TASK DIRECTIONS ->
Write out every line of text in the material below word for word, keeping each line in its original language and in the same order.
=== Begin Enclosure ===
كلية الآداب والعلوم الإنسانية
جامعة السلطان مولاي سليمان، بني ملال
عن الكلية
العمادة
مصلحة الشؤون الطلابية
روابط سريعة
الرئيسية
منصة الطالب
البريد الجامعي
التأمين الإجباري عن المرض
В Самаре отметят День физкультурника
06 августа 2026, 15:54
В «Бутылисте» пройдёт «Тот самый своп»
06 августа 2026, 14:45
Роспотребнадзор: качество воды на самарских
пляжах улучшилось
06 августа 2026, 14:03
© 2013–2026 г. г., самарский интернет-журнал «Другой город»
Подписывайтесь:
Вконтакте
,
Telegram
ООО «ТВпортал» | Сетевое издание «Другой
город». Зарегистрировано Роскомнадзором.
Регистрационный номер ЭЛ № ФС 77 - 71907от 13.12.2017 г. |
=== End Enclosure ===
COMPLETED TASK ->
كلية الآداب والعلوم الإنسانية
جامعة السلطان مولاي سليمان، بني ملال
عن الكلية
العمادة
مصلحة الشؤون الطلابية
روابط سريعة
الرئيسية
منصة الطالب
البريد الجامعي
التأمين الإجباري عن المرض
В Самаре отметят День физкультурника
06 августа 2026, 15:54
В «Бутылисте» пройдёт «Тот самый своп»
06 августа 2026, 14:45
Роспотребнадзор: качество воды на самарских
пляжах улучшилось
06 августа 2026, 14:03
© 2013–2026 г. г., самарский интернет-журнал «Другой город»
Подписывайтесь:
Вконтакте
,
Telegram
ООО «ТВпортал» | Сетевое издание «Другой
город». Зарегистрировано Роскомнадзором.
Регистрационный номер ЭЛ № ФС 77 - 71907от 13.12.2017 г. |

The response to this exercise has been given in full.